The main reason OS X desktop apps tend to be so nice is (a) Apple’s first party software in the 2000–2010 timeframe was mostly quite good, setting a high standard; (b) GUI conventions are reasonably standardized and developers tend to follow them better than on other platforms, in particular using native widgets which handle edge cases better than various ad-hoc custom (i.e. buggy) widgets on other platforms; (c) the Mac app economy has been pretty good for independent developers, and there’s a cultural expectation of paying for software which is much less present on other platforms, so as a result developers can afford to invest the time necessary to add polish.
Maybe React Native will lower the barrier and we'll get some of those javascript vector graphics, publishing, video editing, and music composition apps ported to the Mac, so people won't have to suffer from pretty bad apps any longer.
The only complaint I have about native Mac applications is Finder: it's frustrating and practically useless. Fortunately, there is a rich and robust CLI ecosystem, so I can largely avoid using it.

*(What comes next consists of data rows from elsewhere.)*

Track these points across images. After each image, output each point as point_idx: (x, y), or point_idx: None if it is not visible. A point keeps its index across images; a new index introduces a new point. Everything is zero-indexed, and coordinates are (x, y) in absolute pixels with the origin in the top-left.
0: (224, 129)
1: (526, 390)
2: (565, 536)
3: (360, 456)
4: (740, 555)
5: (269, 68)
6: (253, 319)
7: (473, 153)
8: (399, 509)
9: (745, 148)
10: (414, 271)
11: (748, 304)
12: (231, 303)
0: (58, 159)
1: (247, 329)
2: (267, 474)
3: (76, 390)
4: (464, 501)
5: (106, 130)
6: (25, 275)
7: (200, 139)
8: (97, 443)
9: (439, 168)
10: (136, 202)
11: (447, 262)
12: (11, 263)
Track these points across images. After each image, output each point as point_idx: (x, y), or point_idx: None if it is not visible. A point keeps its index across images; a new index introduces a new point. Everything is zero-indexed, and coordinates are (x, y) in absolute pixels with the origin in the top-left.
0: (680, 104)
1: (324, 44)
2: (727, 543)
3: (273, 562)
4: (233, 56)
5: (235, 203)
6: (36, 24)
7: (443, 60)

A React Native app isn't horrible or bad (nothing like Java Swing) but it also isn't delightful to use. Technically you have animations and things like the cross-platform navigator. In reality, you have a lot of performance issues and strange incompatibilities due to attempting to execute animation keyframes on the JS thread (or replace the system-provided navigation bar in the case of Navigator). It isn't terribly easy on battery life either.
I'd rather write my sync and offline storage system in JS and share that across platforms while leaving the entire view layer as native code. That stuff is far harder to get right for non-trivial apps, it just isn't sexy and most web devs ignore it completely because hey - the web browser is always online!
I'm biased though. Our customers download 5-10 GB projects with millions of objects in them because when you're building a hospital the MRI room is a literal faraday cage. No such thing as internet access in there and telling the user they can't pull up plans or engineering specs because they're offline is a non-starter.